» **ASSIGNMENT**
Could you report every line of the listing below that holds the word "worn"?

↓

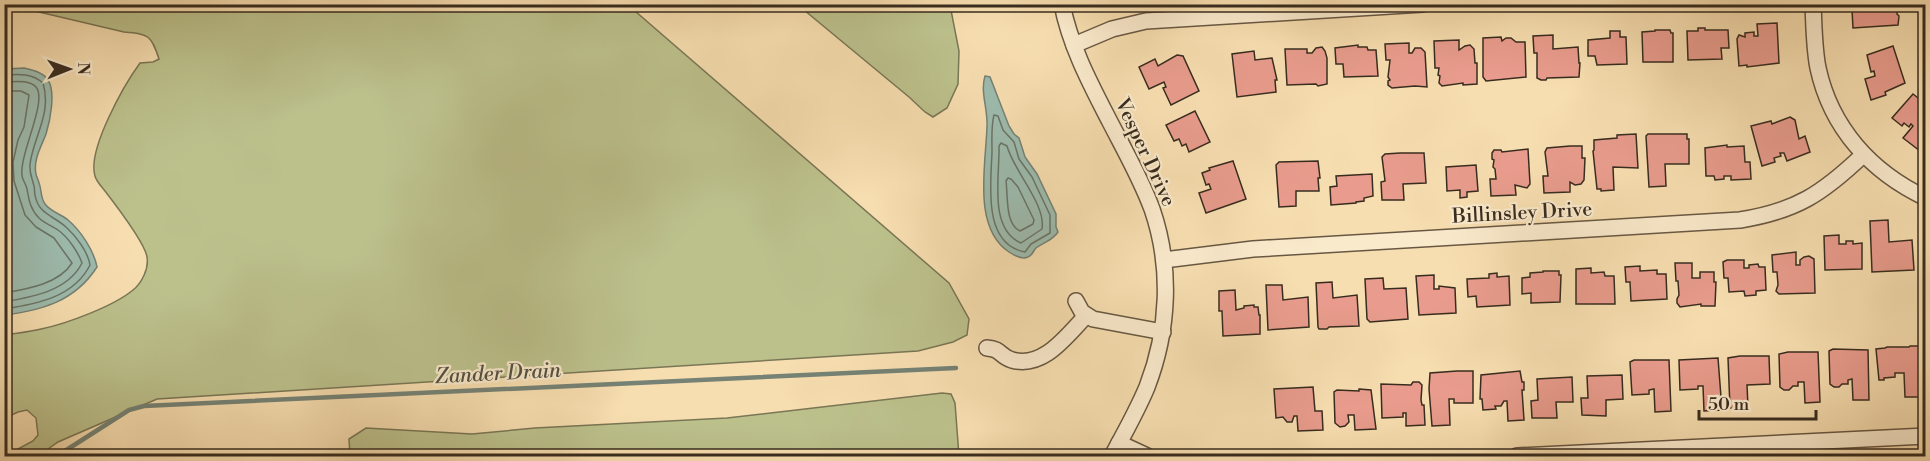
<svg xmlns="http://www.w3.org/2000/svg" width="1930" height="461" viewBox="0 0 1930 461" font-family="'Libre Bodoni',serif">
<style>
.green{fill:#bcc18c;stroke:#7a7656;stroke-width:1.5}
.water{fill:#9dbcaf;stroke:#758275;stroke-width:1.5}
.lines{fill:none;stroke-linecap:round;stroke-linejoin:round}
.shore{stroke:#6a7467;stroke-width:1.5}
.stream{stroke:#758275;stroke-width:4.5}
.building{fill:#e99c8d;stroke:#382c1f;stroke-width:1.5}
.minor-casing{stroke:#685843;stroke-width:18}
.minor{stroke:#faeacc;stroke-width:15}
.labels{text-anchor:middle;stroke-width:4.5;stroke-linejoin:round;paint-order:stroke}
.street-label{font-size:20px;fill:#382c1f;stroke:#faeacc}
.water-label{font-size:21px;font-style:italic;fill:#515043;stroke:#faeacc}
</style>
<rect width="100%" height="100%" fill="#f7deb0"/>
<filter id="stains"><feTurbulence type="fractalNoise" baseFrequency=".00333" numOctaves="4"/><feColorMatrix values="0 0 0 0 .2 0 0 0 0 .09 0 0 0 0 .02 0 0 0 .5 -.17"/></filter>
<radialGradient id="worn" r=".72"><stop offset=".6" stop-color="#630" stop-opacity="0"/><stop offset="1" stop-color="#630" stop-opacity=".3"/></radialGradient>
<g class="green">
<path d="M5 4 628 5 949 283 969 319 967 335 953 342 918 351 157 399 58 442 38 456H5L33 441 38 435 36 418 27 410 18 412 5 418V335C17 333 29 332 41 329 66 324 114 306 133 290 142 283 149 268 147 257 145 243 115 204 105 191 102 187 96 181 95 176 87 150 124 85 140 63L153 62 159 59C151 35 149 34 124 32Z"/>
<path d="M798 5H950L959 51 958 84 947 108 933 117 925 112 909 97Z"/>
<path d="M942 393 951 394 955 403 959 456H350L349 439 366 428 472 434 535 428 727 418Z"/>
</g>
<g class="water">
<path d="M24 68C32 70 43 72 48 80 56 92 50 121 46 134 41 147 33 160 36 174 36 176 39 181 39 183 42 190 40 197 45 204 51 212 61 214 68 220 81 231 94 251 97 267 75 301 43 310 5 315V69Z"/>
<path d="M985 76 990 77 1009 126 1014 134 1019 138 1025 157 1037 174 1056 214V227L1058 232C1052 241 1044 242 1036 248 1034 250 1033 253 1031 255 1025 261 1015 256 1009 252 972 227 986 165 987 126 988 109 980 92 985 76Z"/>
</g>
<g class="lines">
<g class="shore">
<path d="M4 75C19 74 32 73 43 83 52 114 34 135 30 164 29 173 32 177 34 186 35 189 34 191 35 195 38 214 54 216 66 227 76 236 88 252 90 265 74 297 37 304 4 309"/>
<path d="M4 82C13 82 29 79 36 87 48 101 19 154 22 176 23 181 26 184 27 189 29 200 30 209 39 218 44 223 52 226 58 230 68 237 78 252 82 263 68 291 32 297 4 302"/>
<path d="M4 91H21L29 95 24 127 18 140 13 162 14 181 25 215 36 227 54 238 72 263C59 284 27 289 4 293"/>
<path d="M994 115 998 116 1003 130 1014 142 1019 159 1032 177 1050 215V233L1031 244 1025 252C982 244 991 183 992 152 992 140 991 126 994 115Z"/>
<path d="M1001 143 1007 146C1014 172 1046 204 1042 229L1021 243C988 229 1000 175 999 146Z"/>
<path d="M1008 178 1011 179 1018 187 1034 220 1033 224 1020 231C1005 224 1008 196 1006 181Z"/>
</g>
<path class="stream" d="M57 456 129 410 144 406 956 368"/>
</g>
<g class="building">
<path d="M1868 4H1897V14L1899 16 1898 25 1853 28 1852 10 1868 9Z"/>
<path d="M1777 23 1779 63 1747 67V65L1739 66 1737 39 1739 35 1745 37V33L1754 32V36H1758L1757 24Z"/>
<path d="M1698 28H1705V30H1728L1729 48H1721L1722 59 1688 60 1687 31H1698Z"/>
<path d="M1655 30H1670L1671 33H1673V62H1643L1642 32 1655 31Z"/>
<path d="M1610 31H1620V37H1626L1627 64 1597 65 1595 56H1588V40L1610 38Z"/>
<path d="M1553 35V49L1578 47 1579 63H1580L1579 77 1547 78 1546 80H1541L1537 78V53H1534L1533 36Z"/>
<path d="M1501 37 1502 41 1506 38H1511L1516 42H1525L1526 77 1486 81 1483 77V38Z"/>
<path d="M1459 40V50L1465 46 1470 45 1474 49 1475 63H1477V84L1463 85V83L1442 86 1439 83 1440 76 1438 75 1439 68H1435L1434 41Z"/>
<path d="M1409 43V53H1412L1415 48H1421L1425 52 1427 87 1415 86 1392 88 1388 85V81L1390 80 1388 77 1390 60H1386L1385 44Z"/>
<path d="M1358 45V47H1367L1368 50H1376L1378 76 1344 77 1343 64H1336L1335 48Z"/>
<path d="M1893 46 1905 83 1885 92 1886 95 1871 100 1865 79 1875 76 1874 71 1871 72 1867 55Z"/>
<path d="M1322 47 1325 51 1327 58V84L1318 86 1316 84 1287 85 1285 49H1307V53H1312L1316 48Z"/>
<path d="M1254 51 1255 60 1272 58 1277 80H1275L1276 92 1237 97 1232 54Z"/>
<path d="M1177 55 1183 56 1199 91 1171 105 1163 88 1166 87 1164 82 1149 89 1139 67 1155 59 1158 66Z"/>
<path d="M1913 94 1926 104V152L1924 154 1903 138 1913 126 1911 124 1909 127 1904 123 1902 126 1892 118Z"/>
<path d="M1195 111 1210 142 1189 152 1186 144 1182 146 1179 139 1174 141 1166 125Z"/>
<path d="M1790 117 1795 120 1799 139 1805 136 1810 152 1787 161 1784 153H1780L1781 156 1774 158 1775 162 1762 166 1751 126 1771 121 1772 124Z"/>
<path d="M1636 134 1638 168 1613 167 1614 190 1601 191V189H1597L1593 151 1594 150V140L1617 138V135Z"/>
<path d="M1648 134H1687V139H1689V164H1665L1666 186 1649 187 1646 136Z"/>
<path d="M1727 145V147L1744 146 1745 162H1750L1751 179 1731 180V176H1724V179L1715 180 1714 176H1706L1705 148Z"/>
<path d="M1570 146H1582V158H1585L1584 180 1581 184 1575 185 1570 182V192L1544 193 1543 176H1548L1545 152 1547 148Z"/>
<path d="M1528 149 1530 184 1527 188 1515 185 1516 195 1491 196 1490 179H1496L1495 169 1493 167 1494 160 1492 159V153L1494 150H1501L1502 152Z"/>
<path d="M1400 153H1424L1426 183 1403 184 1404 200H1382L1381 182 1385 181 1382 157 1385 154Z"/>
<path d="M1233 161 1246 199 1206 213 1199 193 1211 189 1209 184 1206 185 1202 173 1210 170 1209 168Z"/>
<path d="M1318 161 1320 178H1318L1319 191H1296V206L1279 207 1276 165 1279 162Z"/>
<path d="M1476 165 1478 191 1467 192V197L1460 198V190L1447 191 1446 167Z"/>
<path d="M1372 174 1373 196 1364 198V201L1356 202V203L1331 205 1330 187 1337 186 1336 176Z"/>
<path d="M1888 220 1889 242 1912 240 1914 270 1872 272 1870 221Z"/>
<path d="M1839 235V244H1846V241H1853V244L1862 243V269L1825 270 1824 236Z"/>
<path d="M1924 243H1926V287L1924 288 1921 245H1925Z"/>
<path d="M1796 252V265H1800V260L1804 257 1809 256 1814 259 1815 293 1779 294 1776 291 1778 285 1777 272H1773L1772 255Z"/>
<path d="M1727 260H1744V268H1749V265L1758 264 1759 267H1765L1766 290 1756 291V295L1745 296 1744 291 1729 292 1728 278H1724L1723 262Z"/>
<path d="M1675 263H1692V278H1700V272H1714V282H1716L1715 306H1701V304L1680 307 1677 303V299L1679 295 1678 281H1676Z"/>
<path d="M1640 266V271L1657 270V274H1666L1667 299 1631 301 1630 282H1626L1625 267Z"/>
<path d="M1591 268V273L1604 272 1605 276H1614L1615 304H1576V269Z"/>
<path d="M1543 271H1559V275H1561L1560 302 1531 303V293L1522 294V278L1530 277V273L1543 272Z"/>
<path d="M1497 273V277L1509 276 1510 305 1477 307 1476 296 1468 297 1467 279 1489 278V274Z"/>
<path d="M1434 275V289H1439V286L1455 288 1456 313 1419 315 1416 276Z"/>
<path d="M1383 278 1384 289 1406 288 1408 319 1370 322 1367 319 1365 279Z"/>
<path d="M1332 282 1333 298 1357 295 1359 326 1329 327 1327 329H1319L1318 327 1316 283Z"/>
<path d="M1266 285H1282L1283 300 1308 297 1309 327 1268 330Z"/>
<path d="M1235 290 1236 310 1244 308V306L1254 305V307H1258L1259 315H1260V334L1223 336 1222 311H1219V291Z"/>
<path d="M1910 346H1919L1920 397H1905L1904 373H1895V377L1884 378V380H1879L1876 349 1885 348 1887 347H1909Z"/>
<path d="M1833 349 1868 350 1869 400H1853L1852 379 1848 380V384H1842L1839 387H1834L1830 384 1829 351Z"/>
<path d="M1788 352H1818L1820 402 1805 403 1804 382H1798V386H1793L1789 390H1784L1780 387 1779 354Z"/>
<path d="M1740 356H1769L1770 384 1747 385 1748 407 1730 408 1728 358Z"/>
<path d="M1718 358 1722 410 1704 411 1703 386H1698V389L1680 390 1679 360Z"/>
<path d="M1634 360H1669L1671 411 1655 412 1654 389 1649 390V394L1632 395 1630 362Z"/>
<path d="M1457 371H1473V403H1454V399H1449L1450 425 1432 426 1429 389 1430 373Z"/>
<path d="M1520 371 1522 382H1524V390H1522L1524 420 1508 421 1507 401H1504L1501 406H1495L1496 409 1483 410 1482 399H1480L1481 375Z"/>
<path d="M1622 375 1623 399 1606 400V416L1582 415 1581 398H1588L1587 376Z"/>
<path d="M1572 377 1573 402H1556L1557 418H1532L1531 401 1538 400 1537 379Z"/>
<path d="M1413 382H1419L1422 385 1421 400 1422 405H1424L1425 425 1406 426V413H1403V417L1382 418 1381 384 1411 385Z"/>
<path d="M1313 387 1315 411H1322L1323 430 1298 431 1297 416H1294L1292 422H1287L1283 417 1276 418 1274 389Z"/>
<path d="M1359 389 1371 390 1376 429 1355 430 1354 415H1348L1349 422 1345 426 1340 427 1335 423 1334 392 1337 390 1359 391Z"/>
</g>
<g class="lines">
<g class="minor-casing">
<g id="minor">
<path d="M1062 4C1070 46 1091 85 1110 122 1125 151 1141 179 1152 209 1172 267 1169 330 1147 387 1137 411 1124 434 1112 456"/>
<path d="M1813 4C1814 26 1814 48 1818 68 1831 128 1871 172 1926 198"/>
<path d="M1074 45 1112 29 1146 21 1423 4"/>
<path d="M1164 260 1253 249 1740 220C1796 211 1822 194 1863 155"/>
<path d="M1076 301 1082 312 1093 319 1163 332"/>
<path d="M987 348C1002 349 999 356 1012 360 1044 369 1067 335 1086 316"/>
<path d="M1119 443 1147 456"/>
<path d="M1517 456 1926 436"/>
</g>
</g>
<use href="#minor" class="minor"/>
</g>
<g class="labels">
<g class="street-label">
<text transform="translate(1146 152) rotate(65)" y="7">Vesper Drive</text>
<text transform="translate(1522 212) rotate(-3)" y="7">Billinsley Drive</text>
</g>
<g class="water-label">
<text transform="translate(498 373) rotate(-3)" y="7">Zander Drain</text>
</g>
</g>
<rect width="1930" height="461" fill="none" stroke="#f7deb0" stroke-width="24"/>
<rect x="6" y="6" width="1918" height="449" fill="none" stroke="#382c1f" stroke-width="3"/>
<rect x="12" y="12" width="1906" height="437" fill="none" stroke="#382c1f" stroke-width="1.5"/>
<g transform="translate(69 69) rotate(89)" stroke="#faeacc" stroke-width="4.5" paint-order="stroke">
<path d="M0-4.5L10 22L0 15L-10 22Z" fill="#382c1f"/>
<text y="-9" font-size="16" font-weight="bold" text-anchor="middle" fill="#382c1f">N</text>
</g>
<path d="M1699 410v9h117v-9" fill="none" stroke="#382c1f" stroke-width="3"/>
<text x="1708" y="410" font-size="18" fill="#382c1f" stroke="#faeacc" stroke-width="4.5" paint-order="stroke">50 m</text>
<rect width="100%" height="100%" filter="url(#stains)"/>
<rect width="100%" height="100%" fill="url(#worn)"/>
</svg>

↑

» **ANSWER TO THE EXERCISE**
<radialGradient id="worn" r=".72"><stop offset=".6" stop-color="#630" stop-opacity="0"/><stop offset="1" stop-color="#630" stop-opacity=".3"/></radialGradient>
<rect width="100%" height="100%" fill="url(#worn)"/>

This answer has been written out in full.